What the exercise asks
Write the data out again, word for word.

── Given data

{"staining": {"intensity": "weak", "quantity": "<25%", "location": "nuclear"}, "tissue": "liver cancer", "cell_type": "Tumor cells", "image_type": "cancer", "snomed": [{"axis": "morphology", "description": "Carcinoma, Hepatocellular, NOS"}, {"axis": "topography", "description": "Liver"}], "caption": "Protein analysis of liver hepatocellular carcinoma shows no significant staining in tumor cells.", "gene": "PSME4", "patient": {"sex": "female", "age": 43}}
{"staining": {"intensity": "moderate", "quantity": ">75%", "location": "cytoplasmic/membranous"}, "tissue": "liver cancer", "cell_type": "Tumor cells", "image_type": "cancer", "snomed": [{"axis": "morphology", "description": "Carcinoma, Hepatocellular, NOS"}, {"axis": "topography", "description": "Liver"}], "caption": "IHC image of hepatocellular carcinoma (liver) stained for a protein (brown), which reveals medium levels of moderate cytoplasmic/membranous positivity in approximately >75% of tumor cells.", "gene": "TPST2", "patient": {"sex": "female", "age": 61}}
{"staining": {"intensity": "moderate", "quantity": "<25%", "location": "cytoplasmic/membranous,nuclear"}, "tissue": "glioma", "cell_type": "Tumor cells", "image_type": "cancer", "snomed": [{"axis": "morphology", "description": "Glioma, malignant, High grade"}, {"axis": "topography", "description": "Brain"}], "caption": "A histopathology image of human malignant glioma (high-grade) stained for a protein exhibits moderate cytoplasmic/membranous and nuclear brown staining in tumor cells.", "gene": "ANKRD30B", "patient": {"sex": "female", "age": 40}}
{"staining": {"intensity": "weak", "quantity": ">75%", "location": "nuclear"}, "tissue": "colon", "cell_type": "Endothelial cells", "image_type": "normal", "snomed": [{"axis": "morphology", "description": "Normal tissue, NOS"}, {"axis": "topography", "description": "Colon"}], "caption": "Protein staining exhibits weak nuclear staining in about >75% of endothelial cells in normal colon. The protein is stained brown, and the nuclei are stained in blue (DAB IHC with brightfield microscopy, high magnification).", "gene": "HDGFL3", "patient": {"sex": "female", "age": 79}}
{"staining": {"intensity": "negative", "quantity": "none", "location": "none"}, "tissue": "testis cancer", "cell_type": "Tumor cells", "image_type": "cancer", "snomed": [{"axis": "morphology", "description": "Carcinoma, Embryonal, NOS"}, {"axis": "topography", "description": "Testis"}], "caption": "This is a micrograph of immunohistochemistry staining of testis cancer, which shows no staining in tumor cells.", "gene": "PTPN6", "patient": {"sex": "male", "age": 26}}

────

Answer for the task
{"staining": {"intensity": "weak", "quantity": "<25%", "location": "nuclear"}, "tissue": "liver cancer", "cell_type": "Tumor cells", "image_type": "cancer", "snomed": [{"axis": "morphology", "description": "Carcinoma, Hepatocellular, NOS"}, {"axis": "topography", "description": "Liver"}], "caption": "Protein analysis of liver hepatocellular carcinoma shows no significant staining in tumor cells.", "gene": "PSME4", "patient": {"sex": "female", "age": 43}}
{"staining": {"intensity": "moderate", "quantity": ">75%", "location": "cytoplasmic/membranous"}, "tissue": "liver cancer", "cell_type": "Tumor cells", "image_type": "cancer", "snomed": [{"axis": "morphology", "description": "Carcinoma, Hepatocellular, NOS"}, {"axis": "topography", "description": "Liver"}], "caption": "IHC image of hepatocellular carcinoma (liver) stained for a protein (brown), which reveals medium levels of moderate cytoplasmic/membranous positivity in approximately >75% of tumor cells.", "gene": "TPST2", "patient": {"sex": "female", "age": 61}}
{"staining": {"intensity": "moderate", "quantity": "<25%", "location": "cytoplasmic/membranous,nuclear"}, "tissue": "glioma", "cell_type": "Tumor cells", "image_type": "cancer", "snomed": [{"axis": "morphology", "description": "Glioma, malignant, High grade"}, {"axis": "topography", "description": "Brain"}], "caption": "A histopathology image of human malignant glioma (high-grade) stained for a protein exhibits moderate cytoplasmic/membranous and nuclear brown staining in tumor cells.", "gene": "ANKRD30B", "patient": {"sex": "female", "age": 40}}
{"staining": {"intensity": "weak", "quantity": ">75%", "location": "nuclear"}, "tissue": "colon", "cell_type": "Endothelial cells", "image_type": "normal", "snomed": [{"axis": "morphology", "description": "Normal tissue, NOS"}, {"axis": "topography", "description": "Colon"}], "caption": "Protein staining exhibits weak nuclear staining in about >75% of endothelial cells in normal colon. The protein is stained brown, and the nuclei are stained in blue (DAB IHC with brightfield microscopy, high magnification).", "gene": "HDGFL3", "patient": {"sex": "female", "age": 79}}
{"staining": {"intensity": "negative", "quantity": "none", "location": "none"}, "tissue": "testis cancer", "cell_type": "Tumor cells", "image_type": "cancer", "snomed": [{"axis": "morphology", "description": "Carcinoma, Embryonal, NOS"}, {"axis": "topography", "description": "Testis"}], "caption": "This is a micrograph of immunohistochemistry staining of testis cancer, which shows no staining in tumor cells.", "gene": "PTPN6", "patient": {"sex": "male", "age": 26}}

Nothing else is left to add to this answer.